We are a people.

This, nearly two centuries on from the largest wave of Irish emigration in history, may strike some as a bit sentimental. For others, it might raise questions: what does it mean to be a people? Are we a people because we say we are? Do we say that we are?

Many, the editor of this project included, assert that we are a people. We are a people with many stories, woven over the centuries as, for better or worse, we became American. Many historians and archivists have done good and important work in documenting the history of the Irish in this country, and still it is just the tip of the iceberg.

What does it mean to be Irish in America today? Are we tethered, in any way, to those ancestors who carried our history, language, and culture across the great ocean? What are our commitments in relation to Irish identity? The questions are endless, and yet so are the opportunities for the reclamation of knowledge that is under real threat of obscurity and loss.

The Irish in America Oral History Project, founded in 2024, seeks to ask some of the most pressing questions relating to Irish American life, both in the past and the present. It is maintained by Jordan Kennedy Rice, an Irish American whose ancestors survived An Gorta Mór and settled outside of Boston (with a few landing in Nova Scotia). She is an aspiring Gaeilgeoir and member of the Gaeltacht an Oileáin Úir, the only permanent Gaeltacht outside of Ireland.

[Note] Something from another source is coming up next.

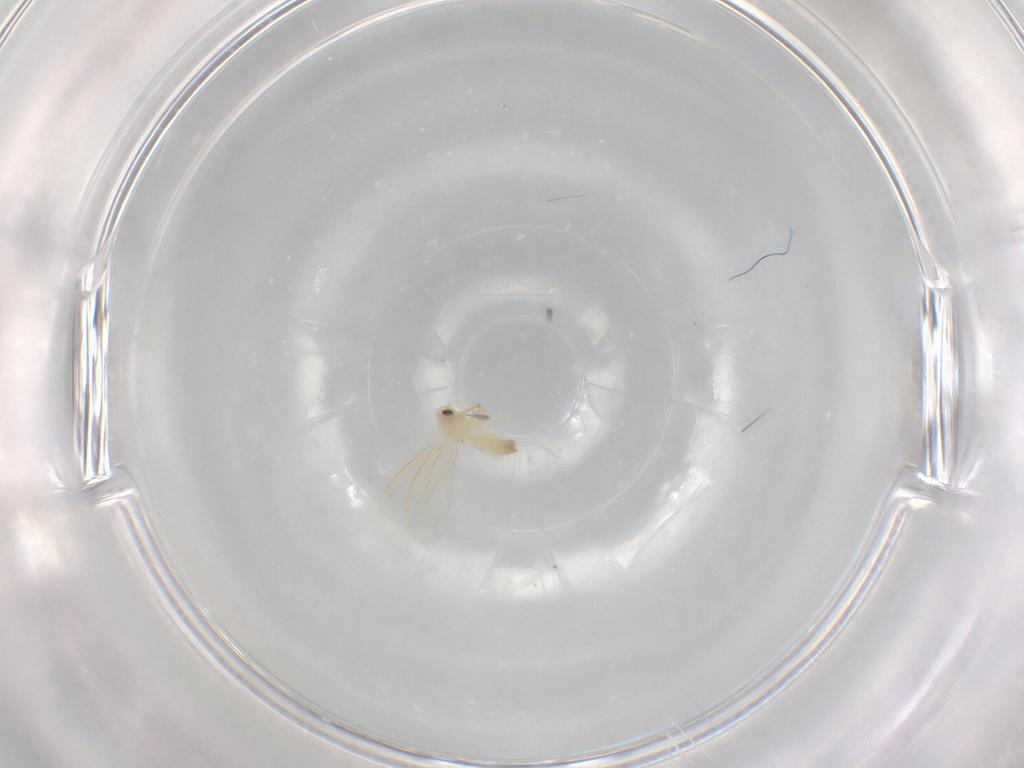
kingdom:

Jordan has a Bachelor’s degree from the University of Michigan-Dearborn and is pursuing independent Irish language study as well as discerning graduate level study. She is married to Ned, whose grandparents came to Michigan from Counties Monaghan and Limerick, respectively. Their shared commitment to their heritage is a source of joy for them both.

Jordan plans to conduct audio and video interviews with elders, immigrants, descendants, leadership of cultural organizations, historians, archivists, and many more. Her core belief about this work as that in order to continue to be a people, unique and contiguous, we must make the case to those who come next not only that we exist, as a people, but that our histories and stories are good, beautiful, and worth handing on.